From the time that I could think rationally on the subject, I did not believe in God…
What made me consider God’s existence a real possibility? The Lord of the Rings. I was a young teenager when I first read the Tolkien tomes, and it immediately captivated me. The fantasy world of Middle-Earth oozes life and profundity. The cultures of the various peoples are organic, rooted in tradition while maintaining a fresh, living energy. Mountains and forests have personalities, and the relationship between people and earth is marked by stewardship and intimacy. Creation knowing creation. Tolkien describes these things with beautiful prose that reads like its half poetry and half medieval history. Everything seems “deep” in The Lord of the Rings. The combination of character archetypes and assertive “lifeness” in the novel touches on an element of fundamental humanity. Every Lord of the Rings fan knows exactly what I’m talking about.

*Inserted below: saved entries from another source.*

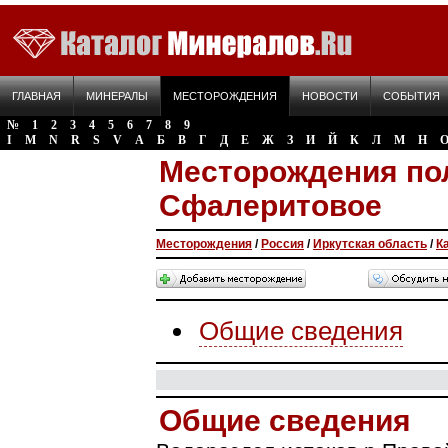
ГЛАВНАЯ
МИНЕРАЛЫ
МЕСТОРОЖДЕНИЯ
НОВОСТИ
СОБЫТИЯ
№
1
2
3
4
5
6
7
8
9
I
M
N
R
S
V
А
Б
В
Г
Д
Е
Ж
З
И
Й
К
Л
М
Н
Месторождения по
Сфалеритовое
Месторождения
/
Россия
/
Иркутская область
/
К
Общие сведения
Общие сведения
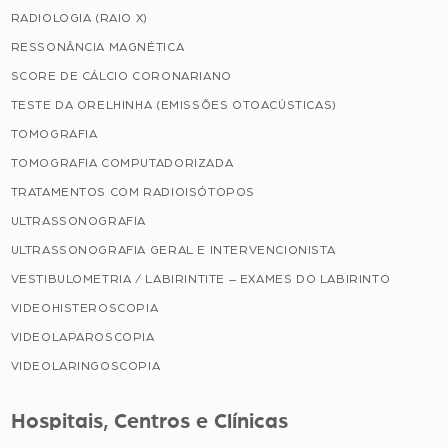
RADIOLOGIA (RAIO X)
RESSONÂNCIA MAGNÉTICA
SCORE DE CÁLCIO CORONARIANO
TESTE DA ORELHINHA (EMISSÕES OTOACÚSTICAS)
TOMOGRAFIA
TOMOGRAFIA COMPUTADORIZADA
TRATAMENTOS COM RADIOISÓTOPOS
ULTRASSONOGRAFIA
ULTRASSONOGRAFIA GERAL E INTERVENCIONISTA
VESTIBULOMETRIA / LABIRINTITE – EXAMES DO LABIRINTO
VIDEOHISTEROSCOPIA
VIDEOLAPAROSCOPIA
VIDEOLARINGOSCOPIA
Hospitais, Centros e Clínicas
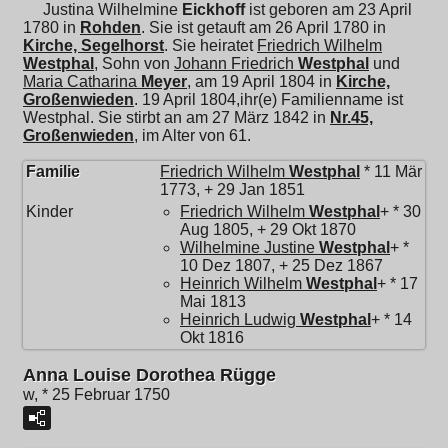
Justina Wilhelmine
Eickhoff
ist geboren am 23 April
1780 in
Rohden
. Sie ist getauft am 26 April 1780 in
Kirche, Segelhorst
. Sie heiratet
Friedrich Wilhelm
Westphal
, Sohn von
Johann Friedrich
Westphal
und
Maria Catharina
Meyer
, am 19 April 1804 in
Kirche,
Großenwieden
. 19 April 1804,ihr(e) Familienname ist
Westphal. Sie stirbt an am 27 März 1842 in
Nr.45,
Großenwieden
, im Alter von 61.
Familie
Friedrich Wilhelm
Westphal
* 11 Mär
1773, + 29 Jan 1851
Kinder
Friedrich Wilhelm
Westphal
+ * 30
Aug 1805, + 29 Okt 1870
Wilhelmine Justine
Westphal
+ *
10 Dez 1807, + 25 Dez 1867
Heinrich Wilhelm
Westphal
+ * 17
Mai 1813
Heinrich Ludwig
Westphal
+ * 14
Okt 1816
Anna Louise Dorothea Rügge
w, * 25 Februar 1750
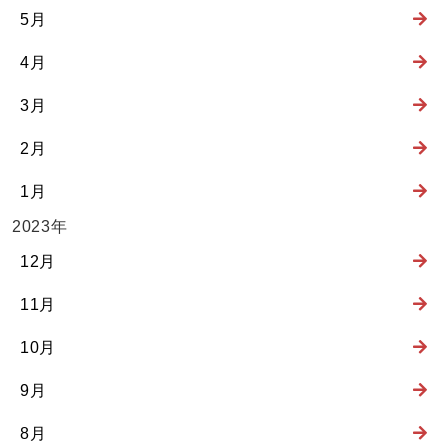
5月
4月
3月
2月
1月
2023年
12月
11月
10月
9月
8月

In my narrow confines of scientism, I had no way of processing what made Tolkien’s masterpiece so profound. How could a made-up fantasy world reveal anything about the “truth”? But I knew it did, and this changed my way of thinking. Are good and evil merely social constructions, or are they real on a deeper level? Why am I relating to ridiculous things like talking trees and corrupted wraiths? Why was I so captivated by this story that made fighting evil against all odds so profound? Why did it instill in me a longing for an adventure of the arduous good? And how does the story make sacrifice so appealing? The Lord of the Rings showed me a world where things seemed more “real” than the world I lived in. Not in a literal way, obviously; in a metaphorical, beyond-the-surface way. The beautiful struggle and self-sacrificial glory permeating The Lord of the Rings struck a chord in my soul and filled me with longing that I couldn’t easily dismiss.
Someone once said that if you sat a million monkeys at a million typewriters for a million years, one of them would eventually type out all of Hamlet by chance. But when we find the text of Hamlet, we don’t wonder whether it came from chance and monkeys. Why then does the atheist use that incredibly improbable explanation for the universe? Clearly, because it is his only chance of remaining an atheist. At this point, we need a psychological explanation of the atheist rather than a logical explanation of the universe.